■ Action item
A word-for-word transcription of the data below is required.

■ Input data
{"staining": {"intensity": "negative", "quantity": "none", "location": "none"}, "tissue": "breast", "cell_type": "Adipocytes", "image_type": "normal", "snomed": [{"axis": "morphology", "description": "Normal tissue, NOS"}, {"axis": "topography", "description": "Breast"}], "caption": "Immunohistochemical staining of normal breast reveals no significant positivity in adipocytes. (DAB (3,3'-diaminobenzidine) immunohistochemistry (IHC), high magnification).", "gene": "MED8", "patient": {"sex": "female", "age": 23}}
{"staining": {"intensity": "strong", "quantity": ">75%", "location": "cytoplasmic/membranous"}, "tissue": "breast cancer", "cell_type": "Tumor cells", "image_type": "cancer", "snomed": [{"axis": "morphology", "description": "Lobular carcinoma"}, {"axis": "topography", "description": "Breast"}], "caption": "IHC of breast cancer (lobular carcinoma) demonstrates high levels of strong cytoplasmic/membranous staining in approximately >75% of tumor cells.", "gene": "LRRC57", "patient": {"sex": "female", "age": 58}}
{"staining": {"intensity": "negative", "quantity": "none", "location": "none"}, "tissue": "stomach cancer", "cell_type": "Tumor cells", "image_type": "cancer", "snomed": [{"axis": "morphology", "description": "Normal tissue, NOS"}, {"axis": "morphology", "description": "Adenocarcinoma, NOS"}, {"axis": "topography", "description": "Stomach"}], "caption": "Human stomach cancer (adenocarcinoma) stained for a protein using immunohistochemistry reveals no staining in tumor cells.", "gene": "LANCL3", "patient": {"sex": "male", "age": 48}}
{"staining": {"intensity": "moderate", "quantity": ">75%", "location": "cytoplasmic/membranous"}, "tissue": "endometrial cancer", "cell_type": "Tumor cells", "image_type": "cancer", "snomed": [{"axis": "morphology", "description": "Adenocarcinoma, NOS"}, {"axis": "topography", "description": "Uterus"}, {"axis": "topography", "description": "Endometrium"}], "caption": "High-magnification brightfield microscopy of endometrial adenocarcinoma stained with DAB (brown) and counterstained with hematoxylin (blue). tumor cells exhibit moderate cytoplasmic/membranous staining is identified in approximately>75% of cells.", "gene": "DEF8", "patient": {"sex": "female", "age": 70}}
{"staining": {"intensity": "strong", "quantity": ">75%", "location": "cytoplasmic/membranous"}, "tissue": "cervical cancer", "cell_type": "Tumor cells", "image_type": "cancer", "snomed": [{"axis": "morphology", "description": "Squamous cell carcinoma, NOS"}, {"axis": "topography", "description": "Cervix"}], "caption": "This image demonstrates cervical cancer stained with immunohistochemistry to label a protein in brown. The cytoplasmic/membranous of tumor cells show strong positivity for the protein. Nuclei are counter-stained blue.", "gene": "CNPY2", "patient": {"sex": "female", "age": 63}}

■ Written answer
{"staining": {"intensity": "negative", "quantity": "none", "location": "none"}, "tissue": "breast", "cell_type": "Adipocytes", "image_type": "normal", "snomed": [{"axis": "morphology", "description": "Normal tissue, NOS"}, {"axis": "topography", "description": "Breast"}], "caption": "Immunohistochemical staining of normal breast reveals no significant positivity in adipocytes. (DAB (3,3'-diaminobenzidine) immunohistochemistry (IHC), high magnification).", "gene": "MED8", "patient": {"sex": "female", "age": 23}}
{"staining": {"intensity": "strong", "quantity": ">75%", "location": "cytoplasmic/membranous"}, "tissue": "breast cancer", "cell_type": "Tumor cells", "image_type": "cancer", "snomed": [{"axis": "morphology", "description": "Lobular carcinoma"}, {"axis": "topography", "description": "Breast"}], "caption": "IHC of breast cancer (lobular carcinoma) demonstrates high levels of strong cytoplasmic/membranous staining in approximately >75% of tumor cells.", "gene": "LRRC57", "patient": {"sex": "female", "age": 58}}
{"staining": {"intensity": "negative", "quantity": "none", "location": "none"}, "tissue": "stomach cancer", "cell_type": "Tumor cells", "image_type": "cancer", "snomed": [{"axis": "morphology", "description": "Normal tissue, NOS"}, {"axis": "morphology", "description": "Adenocarcinoma, NOS"}, {"axis": "topography", "description": "Stomach"}], "caption": "Human stomach cancer (adenocarcinoma) stained for a protein using immunohistochemistry reveals no staining in tumor cells.", "gene": "LANCL3", "patient": {"sex": "male", "age": 48}}
{"staining": {"intensity": "moderate", "quantity": ">75%", "location": "cytoplasmic/membranous"}, "tissue": "endometrial cancer", "cell_type": "Tumor cells", "image_type": "cancer", "snomed": [{"axis": "morphology", "description": "Adenocarcinoma, NOS"}, {"axis": "topography", "description": "Uterus"}, {"axis": "topography", "description": "Endometrium"}], "caption": "High-magnification brightfield microscopy of endometrial adenocarcinoma stained with DAB (brown) and counterstained with hematoxylin (blue). tumor cells exhibit moderate cytoplasmic/membranous staining is identified in approximately>75% of cells.", "gene": "DEF8", "patient": {"sex": "female", "age": 70}}
{"staining": {"intensity": "strong", "quantity": ">75%", "location": "cytoplasmic/membranous"}, "tissue": "cervical cancer", "cell_type": "Tumor cells", "image_type": "cancer", "snomed": [{"axis": "morphology", "description": "Squamous cell carcinoma, NOS"}, {"axis": "topography", "description": "Cervix"}], "caption": "This image demonstrates cervical cancer stained with immunohistochemistry to label a protein in brown. The cytoplasmic/membranous of tumor cells show strong positivity for the protein. Nuclei are counter-stained blue.", "gene": "CNPY2", "patient": {"sex": "female", "age": 63}}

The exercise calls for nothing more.